In context to Bitcoin blockchain, users create transactions that sit in a pool until a miner bundles it to create a block. Miners can act however they want and include whatever transactions they want. Then consensus rules decide which transactions are valid and should be acted upon.

Miners

As previously stated, miners are the nodes that bundle transactions and creates valid blocks that are accepted by the rest of the networks. Miners add a hash function to every block. Hash functions have a few properties like they are one-to-one functions, which means the same input will provide the same hash function, and they are also one-way functions, which means it is impossible to work them backward. Thus one of the most important factors contributing to the blockchain network’s security is hashing functions. Due to hashing, it becomes impossible to change metadata of a block as changing even minute details of block header will result in the creation of a new hash function altogether, which will be verified again before adding it to the blockchain ledger.

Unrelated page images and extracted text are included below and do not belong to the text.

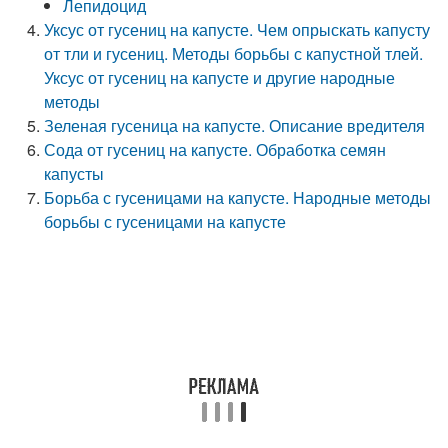
Лепидоцид
Уксус от гусениц на капусте. Чем опрыскать капусту
от тли и гусениц. Методы борьбы с капустной тлей.
Уксус от гусениц на капусте и другие народные
методы
Зеленая гусеница на капусте. Описание вредителя
Сода от гусениц на капусте. Обработка семян
капусты
Борьба с гусеницами на капусте. Народные методы
борьбы с гусеницами на капусте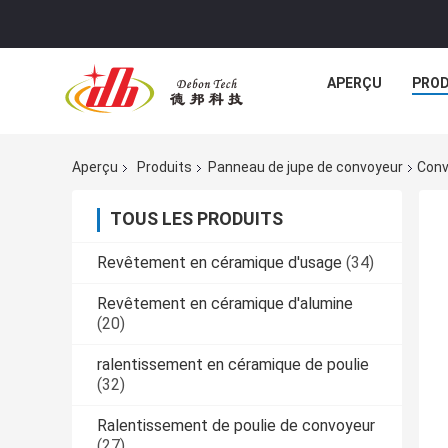
APERÇU
PROD
Aperçu
Produits
Panneau de jupe de convoyeur
Conv
TOUS LES PRODUITS
Revêtement en céramique d'usage
(34)
Revêtement en céramique d'alumine
(20)
ralentissement en céramique de poulie
(32)
Ralentissement de poulie de convoyeur
(27)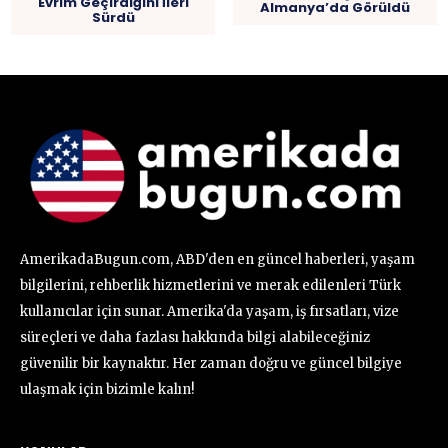
Evrim Geçirdiğini İleri
Almanya’da Görüldü
Sürdü
AmerikadaBugun.com, ABD'den en güncel haberleri, yaşam
bilgilerini, rehberlik hizmetlerini ve merak edilenleri Türk
kullanıcılar için sunar. Amerika'da yaşam, iş fırsatları, vize
süreçleri ve daha fazlası hakkında bilgi alabileceğiniz
güvenilir bir kaynaktır. Her zaman doğru ve güncel bilgiye
ulaşmak için bizimle kalın!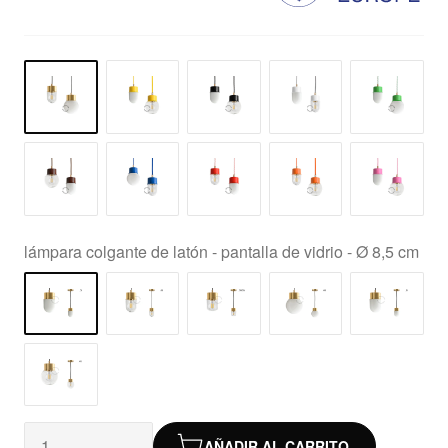
lámpara colgante de latón - pantalla de vidrio - Ø 8,5 cm
AÑADIR AL CARRITO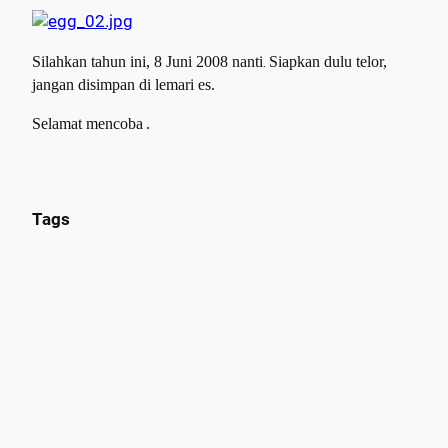
Silahkan tahun ini, 8 Juni 2008 nanti
Siapkan dulu telor,
.
jangan disimpan di lemari es.
Selamat mencoba
.
Tags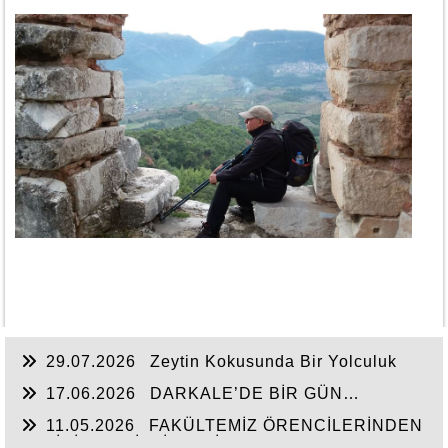
29.07.2026
Zeytin Kokusunda Bir Yolculuk
17.06.2026
DARKALE’DE BİR GÜN…
11.05.2026
FAKÜLTEMİZ ÖRENCİLERİNDEN
TARİHİN DERİNLİKLERİNE YOLCULUK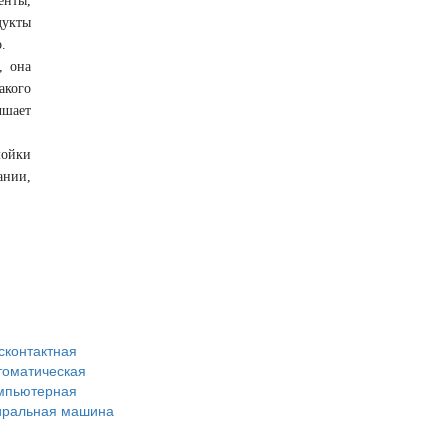
енты,
дукты
.
, она
акого
чшает
мойки
ании,
сконтактная
томатическая
мпьютерная
иральная машина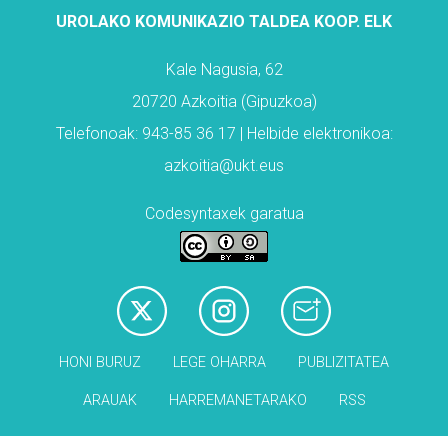
UROLAKO KOMUNIKAZIO TALDEA KOOP. ELK
Kale Nagusia, 62
20720 Azkoitia (Gipuzkoa)
Telefonoak: 943-85 36 17 | Helbide elektronikoa:
azkoitia@ukt.eus
Codesyntaxek garatua
HONI BURUZ
LEGE OHARRA
PUBLIZITATEA
ARAUAK
HARREMANETARAKO
RSS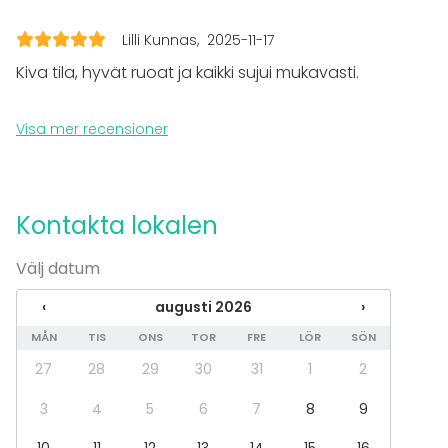
Tilläggsuppgifter om tjänster och faciliteter
Tilassa on hyvä akustiikka siksi puheäänentoistoa ei
Lilli Kunnas
2025-11-17
tarvita.
Kiva tila, hyvät ruoat ja kaikki sujui mukavasti.
Isommissakin tilaisuuksissa tanssilattia saadaan
Visa mer recensioner
siirtämällä pöytiä ja tuoleja viereiseen huoneeseen.
Tilläggsuppgifter om aktiviteter
Soutupaviljongin vieressä sijaitsevat soutuseura
Kontakta lokalen
SMARKin tilat. Heidän kauttaan voi varata
kirkkovenesoutuja!
Välj datum
‹
augusti 2026
›
MÅN
TIS
ONS
TOR
FRE
LÖR
SÖN
27
28
29
30
31
1
2
3
4
5
6
7
8
9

The mining process involves creating a hash function and checking to determine whether the hash function meets the current difficulty level of the block. Miners get some incentive to create a valid block. In Bitcoin, this incentive is creating new coins from coinbase transaction. The coinbase transaction is a transaction without any input value. It is a transaction that is present in every block that has a single output value, which is the address controlled by the miner. If the miner’s block gets approved by the entire network, then their address gets credited with the new bitcoin.

Another aspect of the mining process is the difficulty level of a block. The difficulty level is a consensus rule that defines the amount of work required by a miner to create a valid block. A block becomes valid only if the hash function can prove that enough work is done to create a block. This is proved if it fits a certain format. For instance, in Bitcoin, the format is that the hash must start with a certain number of zeros. For example, a hash “000000000000000000004189fg154sd184rty” contains twenty zeros, and hence it becomes difficult to find a resultant hash that starts with the current difficulty level of twenty zeros. Every other node in the network that receives this block can trust that it would have taken a lot of computing power and energy to create it. Hence, they agree to compensate the miner by rewarding with new coin generated by the coinbase transaction of that block.

Consensus

All the previous concepts that referred to processing and verifying the validity of blocks before adding them to the blockchain is called consensus. It is a set of rules that everyone node in the network is playing by. The consensus rules ensure that the database copy of an individual node in the blockchain environment is consistent with each other and also the most updated one. As a blockchain network grows in size, the consensus algorithms grow stronger as the number of participants enforcing their own database increases. There are various types of consensus rules like Proof-of-Work, Proof of Stake, and Simplified Byzantine Fault Tolerance that defines rules for various actions. For instance, one of Bitcoin’s consensus defines rules for the value of coin created by the coinbase transaction, which will be rewarded to the miner. The rule says that the value should be cut to half after every 200,000 blocks created. For example, if the first 200,000 blocks created a value of 60 Bitcoins, then 200,001 – 400,000 blocks will create a value of 30 Bitcoins.

Suppose the current Bitcoin blockchain rewards 15 Bitcoins to miners, and a miner creates a block that creates 30 Bitcoins, then each node will verify that block and run it through their consensus rule. And, then every node will ignore the block as it does not meet the rules which says that every new block created should reward 15 Bitcoins.

Based on how a developer creates a platform with the help of the above-mentioned blockchain architecture components, the blockchain network can be classified into different types like a private, public, consortium, and hybrid blockchain. These different types of blockchain networks provide various advantages according to the need of a business. For instance, public blockchain provides increased transparency, and private blockchain provides enhanced security.